Anko, daj spokój. Nie ma za co przepraszać. Moje zdziwienie i zaduma nad tym, że Klub Tfurcóf to już legenda zrozumiesz za... jakieś 30 lat młoda damo, kiedy i Ty będziesz wspominała uczestnictwo w "legendarnym forum SF" hihi.

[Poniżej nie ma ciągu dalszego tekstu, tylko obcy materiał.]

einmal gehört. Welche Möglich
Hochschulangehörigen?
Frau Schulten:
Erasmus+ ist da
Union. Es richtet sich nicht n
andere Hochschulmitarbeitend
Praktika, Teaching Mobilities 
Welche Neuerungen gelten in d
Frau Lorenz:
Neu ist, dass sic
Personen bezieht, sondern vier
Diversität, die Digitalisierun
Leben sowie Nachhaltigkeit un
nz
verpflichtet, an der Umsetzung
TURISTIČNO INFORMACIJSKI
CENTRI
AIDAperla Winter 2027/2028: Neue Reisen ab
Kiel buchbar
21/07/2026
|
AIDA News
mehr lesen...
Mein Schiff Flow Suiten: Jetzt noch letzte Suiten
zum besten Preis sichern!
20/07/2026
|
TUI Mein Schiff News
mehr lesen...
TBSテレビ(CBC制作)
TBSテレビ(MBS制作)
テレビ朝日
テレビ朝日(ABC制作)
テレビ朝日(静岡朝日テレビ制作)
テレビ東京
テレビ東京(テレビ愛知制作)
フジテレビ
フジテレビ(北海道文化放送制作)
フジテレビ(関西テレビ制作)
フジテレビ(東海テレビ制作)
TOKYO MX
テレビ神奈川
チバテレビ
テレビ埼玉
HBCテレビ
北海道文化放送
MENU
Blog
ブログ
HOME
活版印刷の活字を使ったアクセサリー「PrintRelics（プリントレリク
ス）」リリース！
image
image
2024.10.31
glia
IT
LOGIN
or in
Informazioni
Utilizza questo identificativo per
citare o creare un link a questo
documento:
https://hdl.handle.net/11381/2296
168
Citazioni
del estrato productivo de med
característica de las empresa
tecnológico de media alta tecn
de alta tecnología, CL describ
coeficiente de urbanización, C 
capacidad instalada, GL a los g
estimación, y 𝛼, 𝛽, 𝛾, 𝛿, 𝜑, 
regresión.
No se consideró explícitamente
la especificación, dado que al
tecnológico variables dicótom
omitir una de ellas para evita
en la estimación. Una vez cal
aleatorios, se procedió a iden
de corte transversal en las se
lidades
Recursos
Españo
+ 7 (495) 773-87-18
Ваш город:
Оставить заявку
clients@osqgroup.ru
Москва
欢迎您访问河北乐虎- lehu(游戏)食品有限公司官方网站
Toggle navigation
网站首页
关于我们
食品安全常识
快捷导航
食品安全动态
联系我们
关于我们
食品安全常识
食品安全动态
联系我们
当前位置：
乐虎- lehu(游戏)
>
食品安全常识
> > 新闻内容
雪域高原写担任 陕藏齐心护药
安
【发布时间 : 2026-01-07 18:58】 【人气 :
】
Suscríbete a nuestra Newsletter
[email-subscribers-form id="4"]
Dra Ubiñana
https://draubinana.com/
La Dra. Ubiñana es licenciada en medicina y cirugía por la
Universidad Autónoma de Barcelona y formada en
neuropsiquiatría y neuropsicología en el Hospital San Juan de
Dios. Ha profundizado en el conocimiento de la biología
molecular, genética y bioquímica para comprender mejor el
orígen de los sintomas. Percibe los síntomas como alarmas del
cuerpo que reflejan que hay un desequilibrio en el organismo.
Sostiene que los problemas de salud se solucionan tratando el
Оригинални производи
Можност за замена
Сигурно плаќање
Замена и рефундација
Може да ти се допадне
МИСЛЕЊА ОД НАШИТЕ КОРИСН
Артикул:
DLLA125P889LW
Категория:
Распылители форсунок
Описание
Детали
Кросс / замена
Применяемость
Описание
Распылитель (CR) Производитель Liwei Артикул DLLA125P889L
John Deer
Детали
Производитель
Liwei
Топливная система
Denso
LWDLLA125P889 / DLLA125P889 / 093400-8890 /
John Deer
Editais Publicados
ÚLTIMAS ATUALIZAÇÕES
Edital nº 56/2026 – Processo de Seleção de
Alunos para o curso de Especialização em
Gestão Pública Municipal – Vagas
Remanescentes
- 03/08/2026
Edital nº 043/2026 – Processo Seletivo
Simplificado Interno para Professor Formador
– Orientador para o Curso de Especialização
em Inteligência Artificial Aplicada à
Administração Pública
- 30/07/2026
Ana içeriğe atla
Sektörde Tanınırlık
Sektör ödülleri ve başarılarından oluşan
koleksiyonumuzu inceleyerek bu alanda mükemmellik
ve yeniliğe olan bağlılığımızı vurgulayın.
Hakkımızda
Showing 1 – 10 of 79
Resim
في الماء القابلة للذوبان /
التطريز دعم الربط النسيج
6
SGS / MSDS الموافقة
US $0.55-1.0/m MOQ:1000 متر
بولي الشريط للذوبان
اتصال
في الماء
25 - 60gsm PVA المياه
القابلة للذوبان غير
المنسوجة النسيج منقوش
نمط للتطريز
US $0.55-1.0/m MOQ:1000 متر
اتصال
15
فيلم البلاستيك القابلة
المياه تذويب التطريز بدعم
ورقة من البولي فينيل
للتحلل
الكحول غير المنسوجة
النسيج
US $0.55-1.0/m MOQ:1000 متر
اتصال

I z tym poświęceniem to też przesada. Musiałem stać z biczem nad współautorem, bo drań (jesteśmy przyjaciółmi w dalszym ciągu) leniwy był. Ale czy opowiadania i w konsekwencji zbiorek powstałyby bez niego? Przypuszczam, że wątpię.
Tyle, że potem ewentualnych współautorów testowałem - czy aby im zależy choć w połowie tak jak mnie?
Upalne, grabarskie pozdrowienia...

Anko - 10 Lipca 2006, 07:05

Kruk Siwy:
Cytat
Anko, daj spokój.
Ja tylko nie chciałam, żeby komukolwiek było głupio. :wink: W każdym razie - spoko. :)
Cytat
bo drań (jesteśmy przyjaciółmi w dalszym ciągu) leniwy był.
A kto nie jest? Lenistwo to pochodna instynktu samozachowawczego (oczywiście tak długo, póki człowiekowi z lenistwa nie przestanie się chcieć sięgać po jedzenie :lol: ).
Cytat
Upalne, grabarskie pozdrowienia...
Dzięki. Jak mnie ktoś ustrzeli, przynajmniej będzie mnie też miał kto zakopać. 8)
mawete - 10 Lipca 2006, 08:38

Kruk Siwy: przeczytałem w NF, że na 100% jesteś na Polconie :mrgreen: :mrgreen: :mrgreen:
Kruk Siwy - 10 Lipca 2006, 08:43

mawete, ciach! Nie BĘDĘ NA POLCONIE. Różne sprawy mi wyniknęły. Niektóre b. pozytywne ale absorbujące. Sorry. Spotkamy się przy innej okazji. Konwentów w Polsce dostatek...
mawete - 10 Lipca 2006, 08:56

trudno... jakoś to przeżyję.... i jak tu wierzyć prasie? :mrgreen: :mrgreen: :mrgreen:
Kruk Siwy - 10 Lipca 2006, 09:01

Bogowie, to była opcja, że n i e przeżyjesz? No ten argument to by jednak zadziałał. A prasie wierzyć? Hm... Ja tam wierzę że dobra prasa to mnie może sprasować. I tyle.